The probability that one ball is taken out is a black ball
$\Rightarrow \dfrac{{\left( {{\text{The number of wanted outcomes}}} \right)}}{{\left( {{\text{The number of possible outcomes}}} \right)}}$
$\Rightarrow \dfrac{{^{x + 6}{C_1}}}{{^{18}{C_1}}}$
By using combination formula to solve we get,
$\Rightarrow \dfrac{{\dfrac{{(x + 6)!}}{{1!(x + 6 - 1)!}}}}{{\dfrac{{18!}}{{1!17!}}}}$
Simplifying the above term,
$\Rightarrow \dfrac{{\dfrac{{(x + 6) \times (x + 5)!}}{{(x + 5)!}}}}{{\dfrac{{18 \times 17!}}{{17!}}}}$
Cancelling the like terms in numerator and denominator to solve,
$\Rightarrow \dfrac{{x + 6}}{{18}}$
If $6$ more black balls are put in the box, the probability of drawing a black ball is now double of what it was before.

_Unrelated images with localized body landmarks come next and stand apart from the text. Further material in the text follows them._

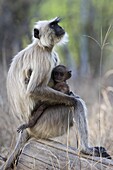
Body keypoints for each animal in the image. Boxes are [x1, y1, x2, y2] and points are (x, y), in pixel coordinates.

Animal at [2, 16, 110, 170]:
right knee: (74, 106)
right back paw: (85, 149)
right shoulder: (43, 57)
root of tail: (27, 127)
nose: (60, 28)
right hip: (44, 123)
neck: (41, 46)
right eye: (53, 25)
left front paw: (72, 93)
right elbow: (35, 89)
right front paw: (73, 98)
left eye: (57, 24)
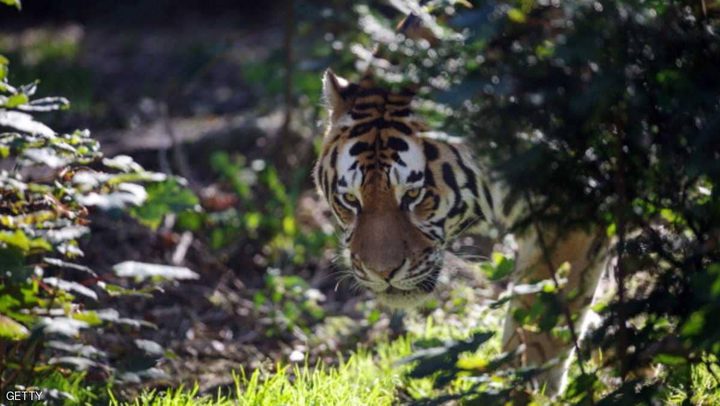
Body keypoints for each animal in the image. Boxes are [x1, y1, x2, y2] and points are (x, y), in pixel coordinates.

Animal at [312, 69, 612, 394]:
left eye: (413, 194)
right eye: (350, 199)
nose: (382, 273)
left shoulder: (570, 213)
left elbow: (539, 327)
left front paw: (523, 392)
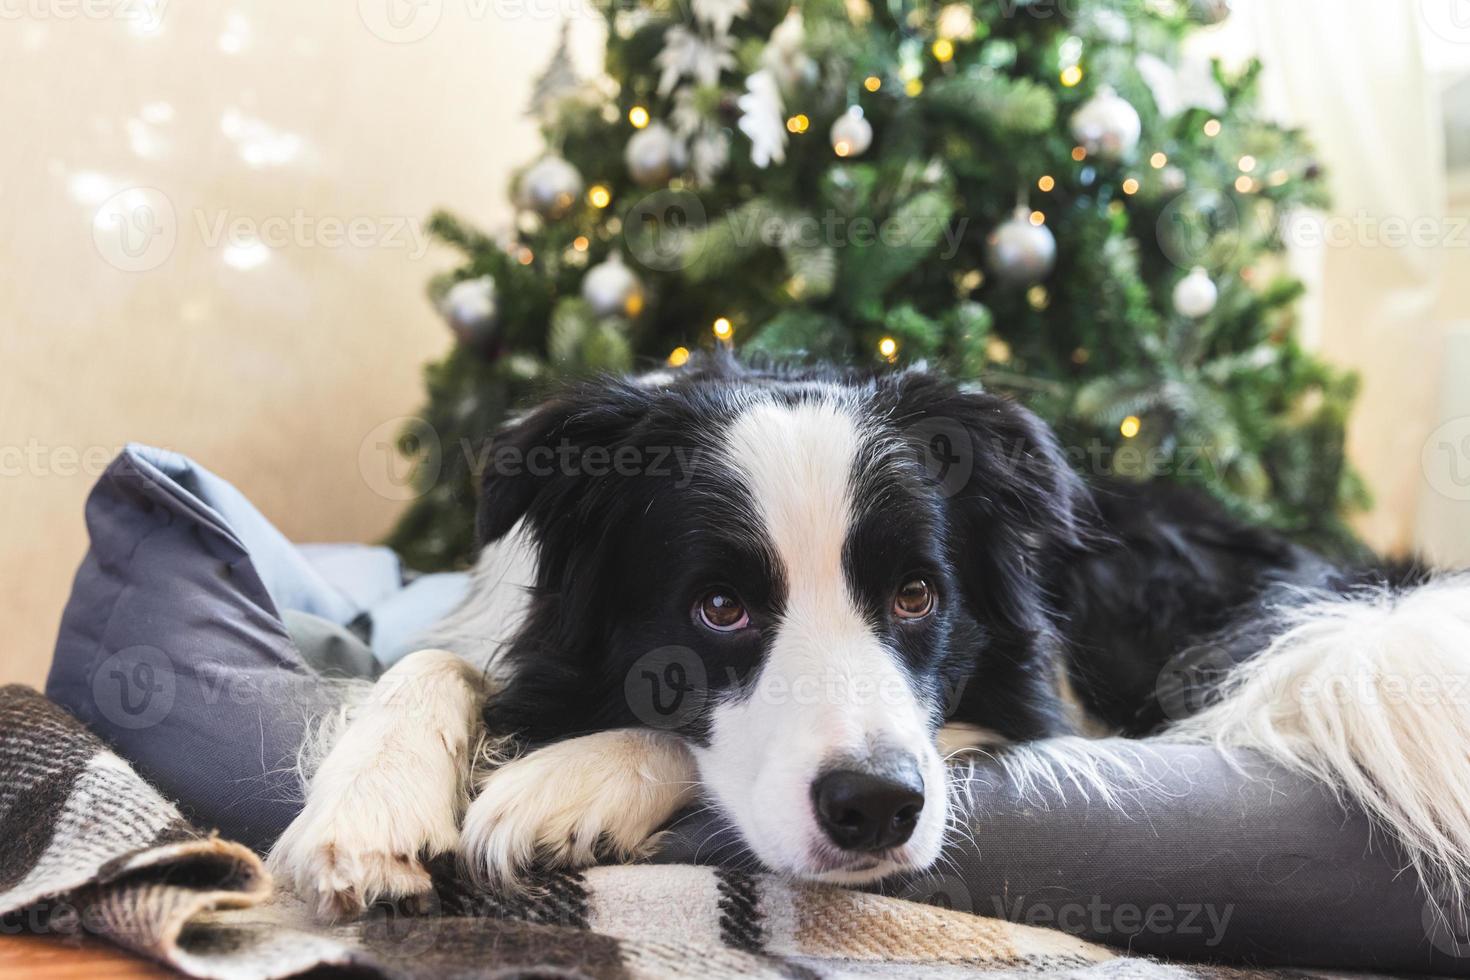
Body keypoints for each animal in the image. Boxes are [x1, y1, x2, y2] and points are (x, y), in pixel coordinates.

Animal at [270, 359, 1470, 922]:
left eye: (914, 594)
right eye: (718, 608)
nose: (878, 810)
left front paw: (565, 781)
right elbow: (430, 658)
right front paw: (365, 818)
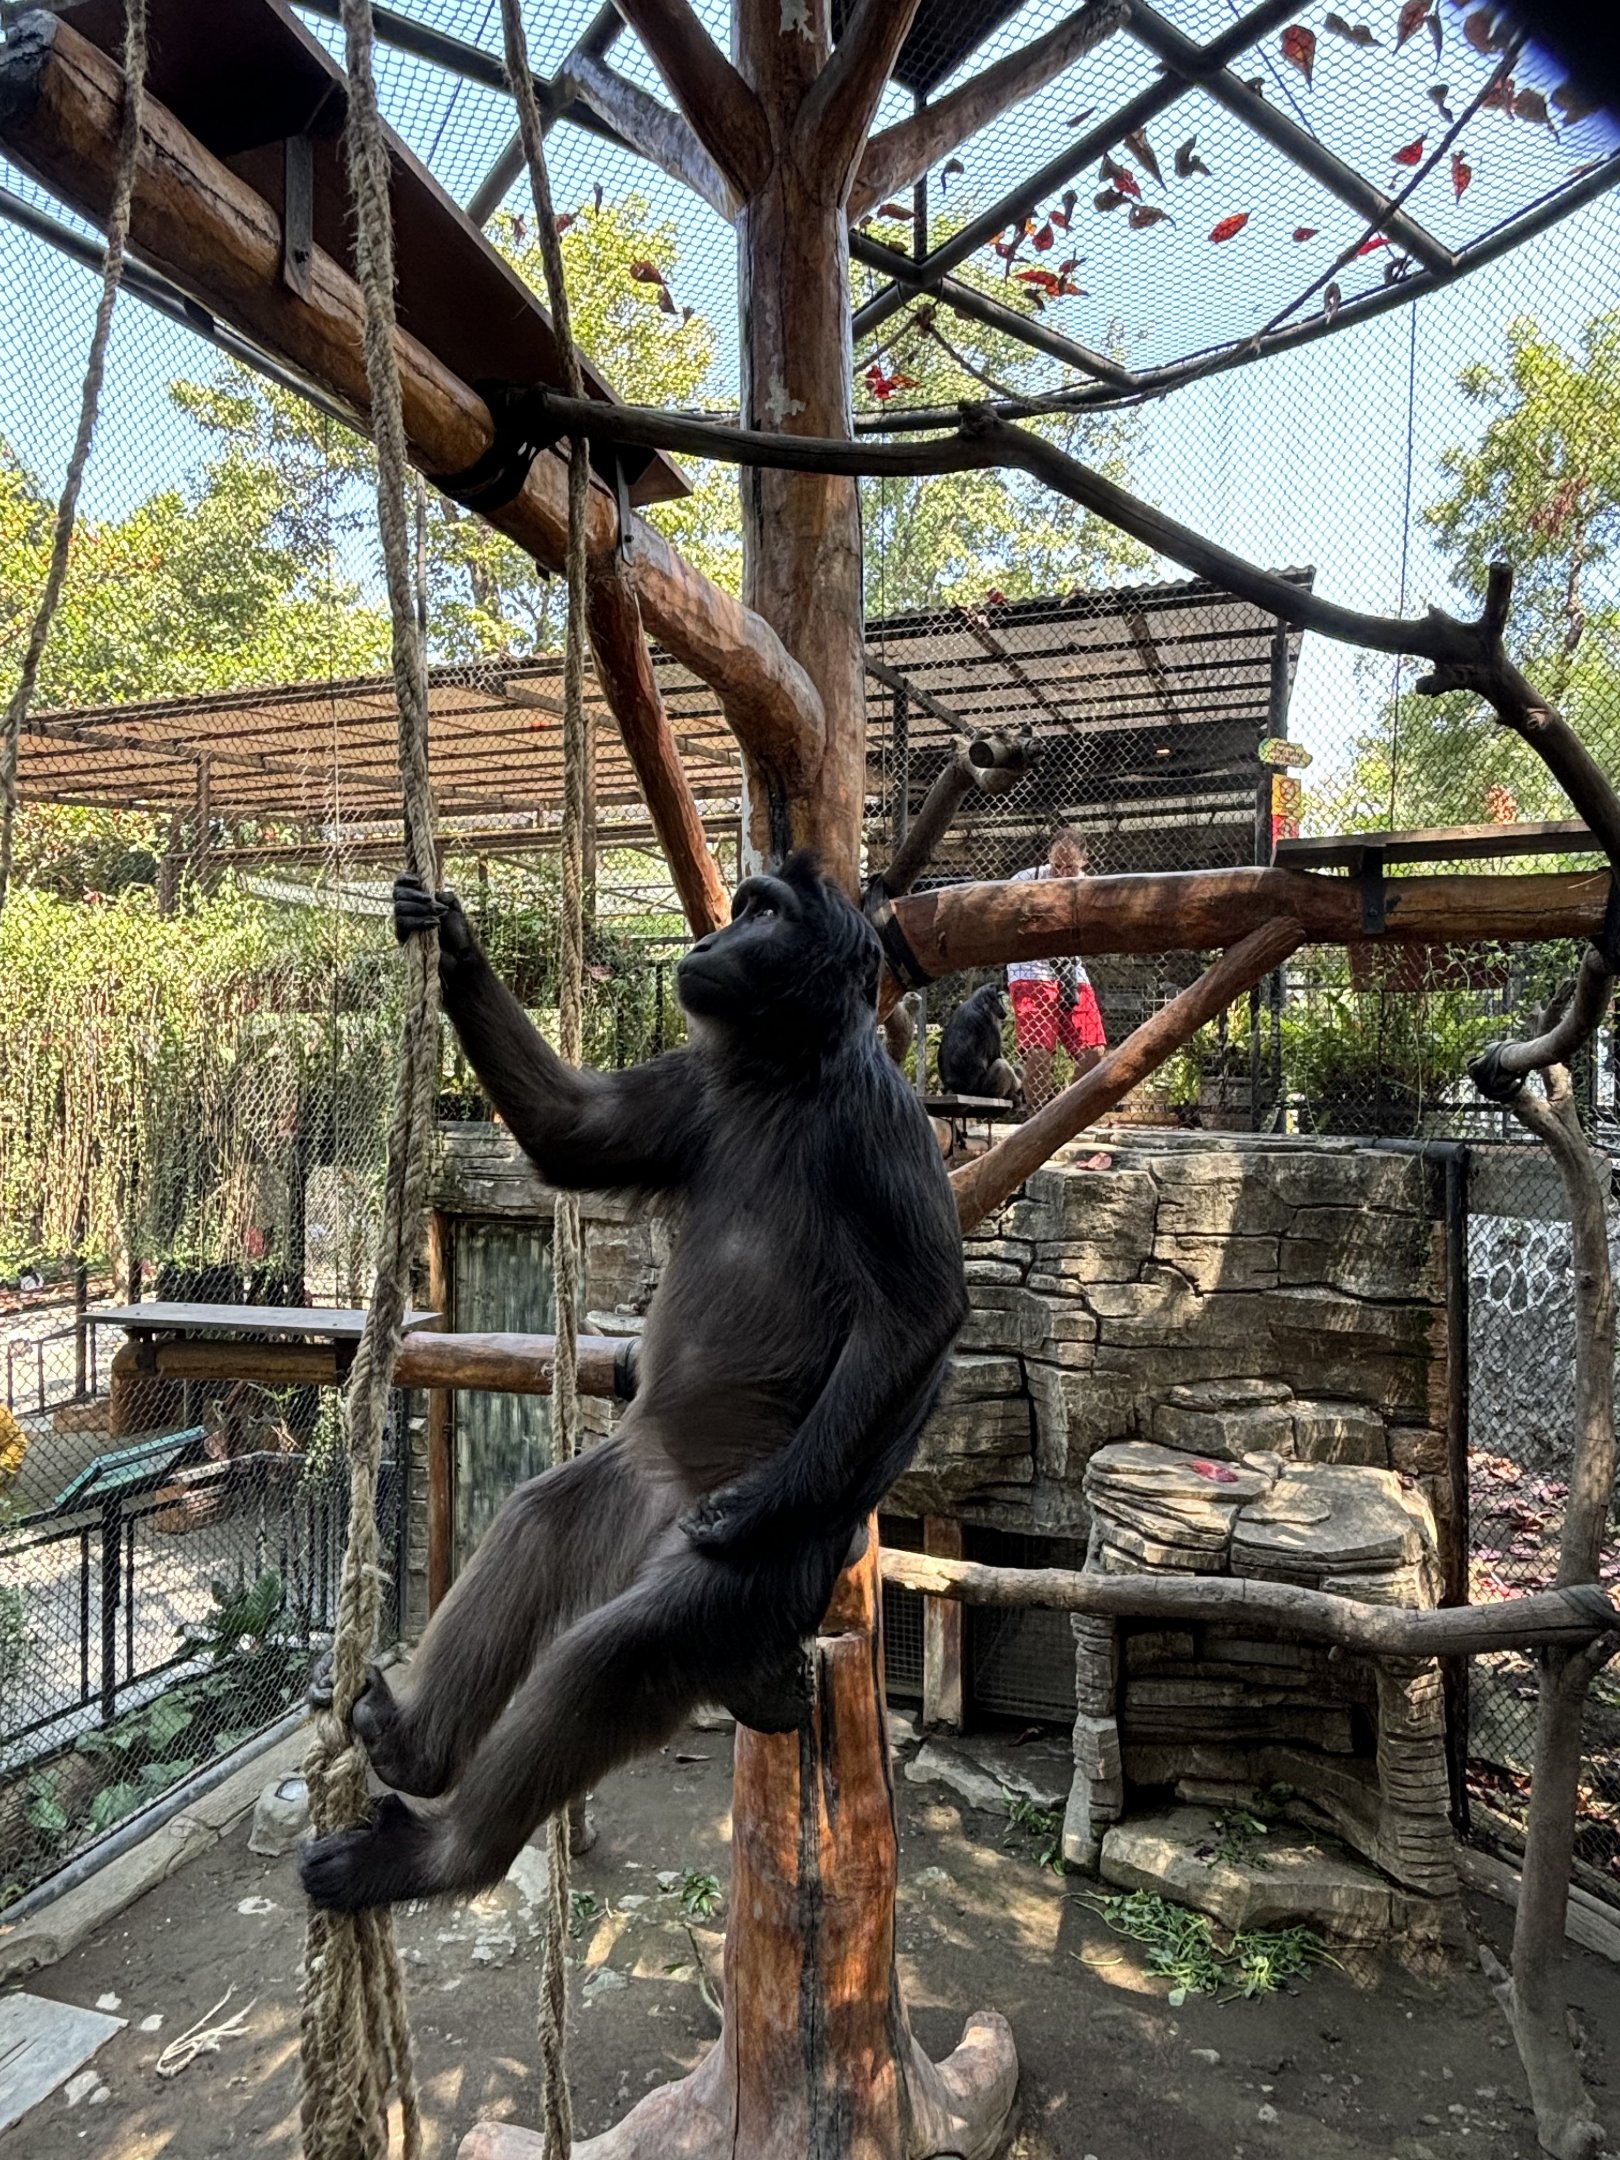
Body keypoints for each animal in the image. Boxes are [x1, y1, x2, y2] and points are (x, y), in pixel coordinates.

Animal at [298, 852, 967, 1913]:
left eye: (764, 918)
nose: (710, 940)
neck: (782, 1077)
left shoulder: (879, 1112)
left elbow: (927, 1310)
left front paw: (755, 1505)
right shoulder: (703, 1084)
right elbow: (577, 1130)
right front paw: (452, 940)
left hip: (770, 1581)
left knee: (627, 1648)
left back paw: (441, 1857)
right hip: (635, 1481)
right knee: (537, 1520)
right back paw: (412, 1750)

By using the relation in given we get,
$\Rightarrow \dfrac{{x + 6}}{{18}} = 2 \times \dfrac{x}{{12}}$
Simplifying the terms to find the value of $x$,
$\Rightarrow \dfrac{{x + 6}}{{18}} = \dfrac{{2x}}{{12}}$
$\Rightarrow \dfrac{{x + 6}}{{18}} = \dfrac{x}{6}$
Cross multiplying the denominator of the both terms to the numerator of the both terms,
$\Rightarrow 6x + 36 = 18x$
Rearranging the variable and constant terms,
$\Rightarrow 18x - 6x = 36$
Subtracting the terms of $x$,
$\Rightarrow 12x = 36$
Solve for $x$,
$\Rightarrow x = \dfrac{{36}}{{12}} = 3$
Thus the value of $x$ is $3$.

Note: A combination is a grouping or subset of items.
For a combination,
$C\left( {n,r} \right){ = ^n}{C_r} = \dfrac{{n!}}{{(n - r)!r!}}$
Where, factorial n is denoted by $n!$ and defined by
$n! = n(n - 1)(n - 2)(n - 4).......2.1$